What is needed here is every entry, retyped exactly.

[SUPPLIED MATERIAL]

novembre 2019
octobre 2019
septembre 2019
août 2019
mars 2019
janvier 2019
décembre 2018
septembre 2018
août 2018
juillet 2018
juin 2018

[/SUPPLIED MATERIAL]

EXERCISE ANSWER:
novembre 2019
octobre 2019
septembre 2019
août 2019
mars 2019
janvier 2019
décembre 2018
septembre 2018
août 2018
juillet 2018
juin 2018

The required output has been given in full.